By William E.Todd, U.S ambassador to Cambodia
For thousands of years, Cambodia has been a place where people’s lives are deeply connected to the land they cultivate. With more than half of the country’s labor force still employed in the agricultural sector today, the land continues to be the backbone of the Cambodian economy. This week, Sopheap from Phnom Penh wrote to me to express her concerns about this precious resource. She asked, “Villagers from provinces as far as BanteayMeanchey and Pailin have been coming to Phnom Penh to ask our national government to help resolve land disputes. How can we improve our land policy to prevent land disputes and protect citizens from forced evictions?”

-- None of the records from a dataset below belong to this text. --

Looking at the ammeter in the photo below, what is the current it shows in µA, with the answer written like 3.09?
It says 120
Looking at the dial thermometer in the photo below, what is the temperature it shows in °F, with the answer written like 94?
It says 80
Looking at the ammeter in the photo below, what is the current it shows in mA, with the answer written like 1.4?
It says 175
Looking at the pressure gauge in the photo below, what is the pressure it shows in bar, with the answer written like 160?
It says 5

In recent weeks, we have seen hundreds of people marching into the capital to protest over land concessions, bringing renewed attention to this long-standing issue. Land is a finite resource, and increased population growth and economic activity put an increasing strain on public lands. A fair and effective land management policy that advances economic development and also protects individual rights is something that individual families and businesses both demand.

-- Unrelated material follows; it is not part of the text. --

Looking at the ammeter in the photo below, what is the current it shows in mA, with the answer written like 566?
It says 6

Last week, Samdech Prime Minister Hun Sen expressed his own concerns about land concessions and called for greater accountability by local officials in the handling of land disputes. It was also reported that the Prime Minister set up a new high-level inter-ministerial committee to review whether companies are abiding by the rules of the economic land concessions, which is a promising idea. For Cambodian citizens who have been affected by land concessions, the Prime Minister’s call for action has raised hope that positive changes may be within reach, but implementation will be key.
It is not surprising that an issue as complex as land management continues to present challenges. Moratoriums on land concessions have temporarily addressed the problem but are not a permanent solution. According to a report issued this month by the United Nations Office of the High Commissioner for Human Rights, the number of violent forced evictions from disputed rural land has been on a steep rise over the past year. In addition to ripping people from their homes, these forced evictions can lead to environmental degradation through illegal logging and other practices and contributes to public distrust of government.